Block the listed C2 infrastructure (env-check.daemontools.cc, 38.180.107.76) and treat any DAEMON Tools install from that date range as suspicious until proven clean. Code-signing trust is doing a lot of work here that it shouldn't have to do alone.

Other items I'm tracking

  • The San Diego Community College District is still recovering from a confirmed cyberattack that knocked out internet, email, websites, and registration systems for a district that serves roughly 90,000+ students. No data loss reported yet, but the timing during the spring-semester home stretch is painful.
  • A new Mirai variant, xlabs_v1 (operator handle Tadashi), is hijacking ADB-exposed Android and IoT devices on TCP/5555 for DDoS-for-hire attacks aimed at Minecraft and other game servers. C2 is at xlabslover.lol:35342, with a fallback listener on TCP/26721. Hunt.io's research notes 4M+ hosts globally still expose ADB. Disable it, it is 2026 and this joke should have ended years ago.
  • Cisco open-sourced a Model Provenance Kit for fingerprinting AI models. Useful if you're ingesting anything from Hugging Face and want to know if it changed between download and deployment.
  • Another insider-risk story to pair with last edition's BlackCat sentencing: a former ransomware-negotiator-turned-Karakurt-affiliate drew 8.5 years. Privileged accounts touching IR engagements deserve the same SoD scrutiny as any other admin role.
  • Cisco Talos profiled UAT-8302, a previously-undocumented actor with a broad malware portfolio worth running through your detection-engineering backlog.
  • CIO published a longer piece on the DPRK fake-IT-worker problem. HR + IT controls (camera-on interviews, geo-anchored access, hardware shipped only to verified addresses) keep showing up as the cheapest mitigations.
  • Foxconn's Wisconsin plant outage is still raising cyber questions. Worth tracking if your supply chain runs through US-based manufacturing.

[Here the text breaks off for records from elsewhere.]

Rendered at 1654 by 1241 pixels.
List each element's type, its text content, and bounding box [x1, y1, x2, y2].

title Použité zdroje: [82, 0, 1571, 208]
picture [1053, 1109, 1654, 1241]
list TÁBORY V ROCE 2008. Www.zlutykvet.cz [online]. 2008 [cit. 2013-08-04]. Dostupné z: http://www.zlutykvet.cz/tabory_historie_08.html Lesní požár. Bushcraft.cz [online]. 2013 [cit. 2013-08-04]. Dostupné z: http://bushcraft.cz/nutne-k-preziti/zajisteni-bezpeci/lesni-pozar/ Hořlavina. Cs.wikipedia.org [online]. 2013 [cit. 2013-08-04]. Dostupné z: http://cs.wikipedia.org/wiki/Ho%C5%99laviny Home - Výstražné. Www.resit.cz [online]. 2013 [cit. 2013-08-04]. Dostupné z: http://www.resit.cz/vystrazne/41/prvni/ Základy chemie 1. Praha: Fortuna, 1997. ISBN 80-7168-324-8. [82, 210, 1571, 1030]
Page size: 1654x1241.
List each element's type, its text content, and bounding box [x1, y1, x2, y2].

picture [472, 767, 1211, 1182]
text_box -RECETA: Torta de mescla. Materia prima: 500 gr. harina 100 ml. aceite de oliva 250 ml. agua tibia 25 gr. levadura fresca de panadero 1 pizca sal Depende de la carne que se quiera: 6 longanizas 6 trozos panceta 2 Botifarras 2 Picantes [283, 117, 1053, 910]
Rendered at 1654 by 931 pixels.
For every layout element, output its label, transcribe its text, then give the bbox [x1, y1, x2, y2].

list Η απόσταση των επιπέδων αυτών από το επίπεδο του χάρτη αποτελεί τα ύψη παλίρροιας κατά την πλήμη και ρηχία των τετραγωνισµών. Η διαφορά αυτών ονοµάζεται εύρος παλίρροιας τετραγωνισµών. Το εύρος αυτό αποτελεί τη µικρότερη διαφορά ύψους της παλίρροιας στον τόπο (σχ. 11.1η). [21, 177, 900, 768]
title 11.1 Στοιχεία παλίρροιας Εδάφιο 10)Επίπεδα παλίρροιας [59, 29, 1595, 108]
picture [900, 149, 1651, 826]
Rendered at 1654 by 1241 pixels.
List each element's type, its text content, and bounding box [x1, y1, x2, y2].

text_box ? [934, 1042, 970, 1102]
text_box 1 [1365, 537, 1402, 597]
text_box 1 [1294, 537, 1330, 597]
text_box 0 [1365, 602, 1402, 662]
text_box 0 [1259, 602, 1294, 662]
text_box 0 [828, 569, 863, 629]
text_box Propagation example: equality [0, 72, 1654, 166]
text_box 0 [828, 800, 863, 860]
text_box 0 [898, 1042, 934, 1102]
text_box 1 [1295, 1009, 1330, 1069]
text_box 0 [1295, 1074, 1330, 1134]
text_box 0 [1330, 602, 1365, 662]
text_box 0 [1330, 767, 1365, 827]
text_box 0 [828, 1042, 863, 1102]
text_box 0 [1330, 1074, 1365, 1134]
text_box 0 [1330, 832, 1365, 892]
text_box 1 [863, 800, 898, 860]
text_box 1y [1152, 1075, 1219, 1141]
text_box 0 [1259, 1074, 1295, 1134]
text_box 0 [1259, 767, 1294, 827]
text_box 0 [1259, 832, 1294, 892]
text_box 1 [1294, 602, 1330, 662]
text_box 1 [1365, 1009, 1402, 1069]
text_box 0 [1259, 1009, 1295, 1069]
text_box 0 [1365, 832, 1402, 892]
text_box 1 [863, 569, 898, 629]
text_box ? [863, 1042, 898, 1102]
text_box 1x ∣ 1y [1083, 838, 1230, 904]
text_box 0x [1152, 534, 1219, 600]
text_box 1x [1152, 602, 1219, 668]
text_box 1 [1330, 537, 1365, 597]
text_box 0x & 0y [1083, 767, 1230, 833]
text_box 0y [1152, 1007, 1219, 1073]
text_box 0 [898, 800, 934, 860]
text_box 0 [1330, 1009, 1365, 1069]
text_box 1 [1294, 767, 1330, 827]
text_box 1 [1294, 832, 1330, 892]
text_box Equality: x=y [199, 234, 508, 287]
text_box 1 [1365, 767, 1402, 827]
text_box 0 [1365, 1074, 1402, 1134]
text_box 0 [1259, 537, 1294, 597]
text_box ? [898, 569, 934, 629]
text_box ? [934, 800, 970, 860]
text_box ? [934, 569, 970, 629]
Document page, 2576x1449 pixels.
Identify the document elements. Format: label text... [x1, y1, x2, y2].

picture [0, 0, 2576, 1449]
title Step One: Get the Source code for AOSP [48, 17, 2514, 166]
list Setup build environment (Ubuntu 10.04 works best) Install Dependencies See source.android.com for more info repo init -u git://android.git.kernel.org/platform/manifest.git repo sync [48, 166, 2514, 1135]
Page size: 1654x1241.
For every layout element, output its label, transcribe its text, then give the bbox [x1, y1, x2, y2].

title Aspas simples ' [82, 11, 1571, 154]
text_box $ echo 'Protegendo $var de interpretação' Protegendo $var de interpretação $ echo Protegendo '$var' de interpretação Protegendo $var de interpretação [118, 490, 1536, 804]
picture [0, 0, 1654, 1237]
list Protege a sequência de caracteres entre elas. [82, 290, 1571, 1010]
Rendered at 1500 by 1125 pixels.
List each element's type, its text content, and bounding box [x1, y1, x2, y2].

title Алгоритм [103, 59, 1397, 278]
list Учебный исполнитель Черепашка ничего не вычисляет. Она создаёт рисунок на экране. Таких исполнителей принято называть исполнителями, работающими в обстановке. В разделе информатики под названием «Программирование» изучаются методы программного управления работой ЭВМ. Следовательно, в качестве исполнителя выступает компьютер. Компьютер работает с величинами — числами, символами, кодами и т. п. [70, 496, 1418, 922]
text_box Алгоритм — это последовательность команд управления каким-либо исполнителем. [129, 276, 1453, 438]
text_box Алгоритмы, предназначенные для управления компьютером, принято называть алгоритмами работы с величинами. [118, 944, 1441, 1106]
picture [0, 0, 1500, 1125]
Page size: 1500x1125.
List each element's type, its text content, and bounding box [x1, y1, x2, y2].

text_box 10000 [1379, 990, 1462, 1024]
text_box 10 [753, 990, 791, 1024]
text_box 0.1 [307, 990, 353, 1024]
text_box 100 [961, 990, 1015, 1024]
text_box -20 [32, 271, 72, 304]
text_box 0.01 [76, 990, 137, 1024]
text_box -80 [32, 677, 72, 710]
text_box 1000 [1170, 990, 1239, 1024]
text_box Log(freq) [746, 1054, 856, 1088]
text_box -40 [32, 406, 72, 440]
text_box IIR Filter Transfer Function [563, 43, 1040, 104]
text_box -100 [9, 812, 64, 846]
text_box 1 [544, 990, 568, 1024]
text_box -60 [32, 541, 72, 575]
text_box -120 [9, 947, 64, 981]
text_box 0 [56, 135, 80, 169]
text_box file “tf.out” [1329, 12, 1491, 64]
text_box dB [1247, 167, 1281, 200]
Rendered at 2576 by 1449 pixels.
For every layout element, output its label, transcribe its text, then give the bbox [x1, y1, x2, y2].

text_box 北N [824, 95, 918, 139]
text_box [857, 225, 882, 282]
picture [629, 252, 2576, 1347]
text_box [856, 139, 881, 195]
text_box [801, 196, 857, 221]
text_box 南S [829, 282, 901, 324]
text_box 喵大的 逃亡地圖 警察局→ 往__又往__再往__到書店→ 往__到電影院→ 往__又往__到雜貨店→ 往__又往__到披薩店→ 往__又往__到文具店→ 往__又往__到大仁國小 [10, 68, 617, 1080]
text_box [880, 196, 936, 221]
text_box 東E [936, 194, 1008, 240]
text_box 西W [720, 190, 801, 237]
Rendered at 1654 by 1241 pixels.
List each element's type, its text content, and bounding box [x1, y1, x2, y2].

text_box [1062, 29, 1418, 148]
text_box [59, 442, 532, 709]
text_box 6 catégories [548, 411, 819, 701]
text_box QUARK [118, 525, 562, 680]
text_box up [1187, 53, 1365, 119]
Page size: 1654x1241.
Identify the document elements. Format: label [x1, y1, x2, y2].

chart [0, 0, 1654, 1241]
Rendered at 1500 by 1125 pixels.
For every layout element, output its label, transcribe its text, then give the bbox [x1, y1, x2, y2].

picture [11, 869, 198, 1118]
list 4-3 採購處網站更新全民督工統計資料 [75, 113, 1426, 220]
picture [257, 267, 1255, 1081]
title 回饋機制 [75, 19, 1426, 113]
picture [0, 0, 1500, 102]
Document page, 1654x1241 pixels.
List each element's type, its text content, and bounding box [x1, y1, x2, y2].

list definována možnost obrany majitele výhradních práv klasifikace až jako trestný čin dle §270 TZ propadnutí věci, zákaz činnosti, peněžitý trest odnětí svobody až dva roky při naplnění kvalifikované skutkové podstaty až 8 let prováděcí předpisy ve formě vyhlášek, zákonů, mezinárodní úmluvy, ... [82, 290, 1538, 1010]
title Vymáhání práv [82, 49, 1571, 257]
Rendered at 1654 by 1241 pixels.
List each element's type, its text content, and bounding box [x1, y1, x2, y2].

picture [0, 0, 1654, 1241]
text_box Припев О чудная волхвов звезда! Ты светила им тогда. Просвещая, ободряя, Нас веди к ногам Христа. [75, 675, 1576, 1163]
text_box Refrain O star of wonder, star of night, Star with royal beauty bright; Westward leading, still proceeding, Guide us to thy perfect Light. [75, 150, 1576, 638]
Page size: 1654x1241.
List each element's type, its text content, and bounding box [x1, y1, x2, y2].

The pattern this week is trust. Package registries, RMM tools, that router nobody remembered owning. Every layer that "just works" without oversight becomes another vector.

If nothing else, treat this week as a reminder to revisit your software bill of materials and your RMM allow-list. The attackers certainly have.

Trust the weave you built, not the one you inherited.